_PASSAGE PROVIDED:_
━━━━

NEW YORK, March 21, 2013 /PRNewswire/ -- Ohr Pharmaceutical (OTCQB: OHRP), a pharmaceutical company focused on the development of novel therapeutics for large unmet medical needs, today announced the results of a Phase II trial to evaluate the effects of OHR/AVR118 in advanced cancer patients with cachexia. Cancer cachexia is the complex, multi-symptom syndrome seen in late-stage cancer patients, characterized by anorexia and unintended loss of appetite, progressive and continual weight loss, accompanied by generalized host tissue wasting, skeletal muscle atrophy, immune and metabolic dysfunction, and a greatly diminished quality of life. Cancer cachexia is most pronounced in advanced malignancies such as lung, pancreatic and gastrointestinal cancers. There is currently no FDA approved therapy for cancer cachexia.
Eighteen enrolled patients, three with stage III and fifteen with stage IV cancers completed the treatment protocol. The group consisted of six with pancreatic cancer, five with lung cancer, two with prostate cancer and one each with colon, stomach, esophageal, liver cancers and multiple myeloma. While the primary trial end point of weight gain was not achieved, at the completion of treatment, patients achieved stabilization of body weight, body fat and muscle mass with a significant increase in appetite (p=.001). Moreover, PG-SGA (Patient Generated Subjective Global Assessment) scores demonstrated improvement (p=.025), indicating an enhanced quality of life (QOL). No statistically significant differences from baseline (as indicated by the paired t test) were observed in body fat content, arm circumference, triceps fold measurement, nausea or vomiting.

━━━━

_DATASET EXCERPTS:_
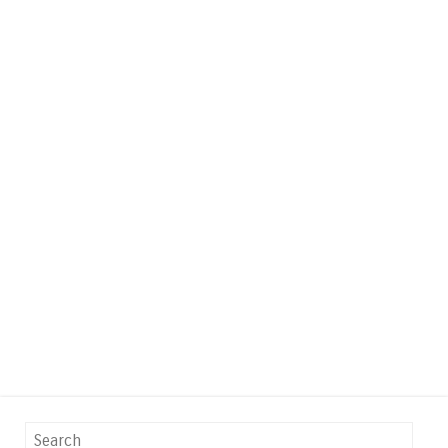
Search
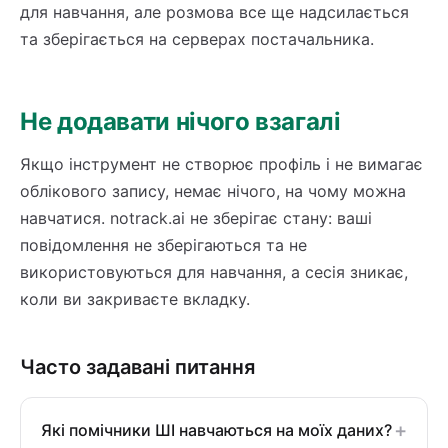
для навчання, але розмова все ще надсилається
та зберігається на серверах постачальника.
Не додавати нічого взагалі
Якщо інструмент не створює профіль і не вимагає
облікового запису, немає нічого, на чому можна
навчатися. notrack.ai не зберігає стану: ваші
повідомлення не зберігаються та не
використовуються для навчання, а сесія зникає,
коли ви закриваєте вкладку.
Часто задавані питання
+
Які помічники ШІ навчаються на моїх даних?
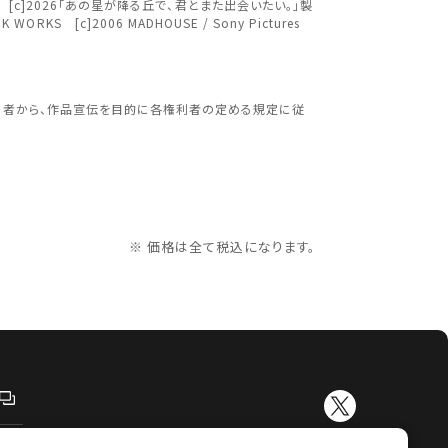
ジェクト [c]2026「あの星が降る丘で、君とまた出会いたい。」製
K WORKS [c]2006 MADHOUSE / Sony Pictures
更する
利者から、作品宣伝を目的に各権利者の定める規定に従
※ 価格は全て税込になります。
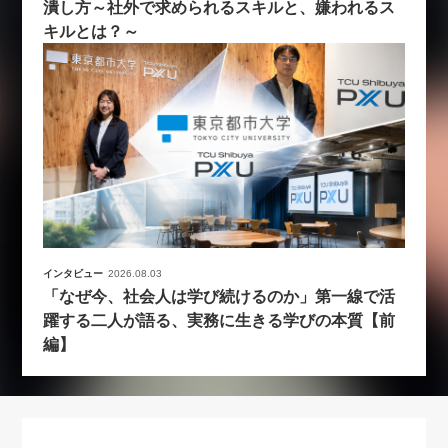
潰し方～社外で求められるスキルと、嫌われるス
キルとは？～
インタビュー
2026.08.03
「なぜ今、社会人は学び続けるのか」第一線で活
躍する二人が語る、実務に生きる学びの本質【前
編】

━━━━

_EXERCISE BRIEF:_ Write the next part of the press release about the OHR/AVR118 cancer cachexia trial, starting after its last sentence. The records are separate material and have nothing to do with the press release.

_TASK OUTPUT:_
Patients had the option to continue receiving study drug after completing the initial 28 day treatment period if they and their doctor felt it was in their best interest, and 11 of the 18 patients (61%) elected to do so, being treated with the drug for a total of between 42 to 153 days. Sustained body weight stabilization was maintained even on prolonged therapy with the drug in this sub-group of patients. Importantly, these results were seen despite the fact that 7 of the 18 patients were receiving concomitant chemotherapy, and 1 was receiving concomitant radiotherapy during the trial treatment period with OHR/AVR118. Ordinarily, chemotherapy and radiation exacerbate the symptoms of cachexia. The drug was well tolerated by the patients in the study. The Company expects to present additional detailed data in a presentation at an appropriate scientific forum or in a peer reviewed publication.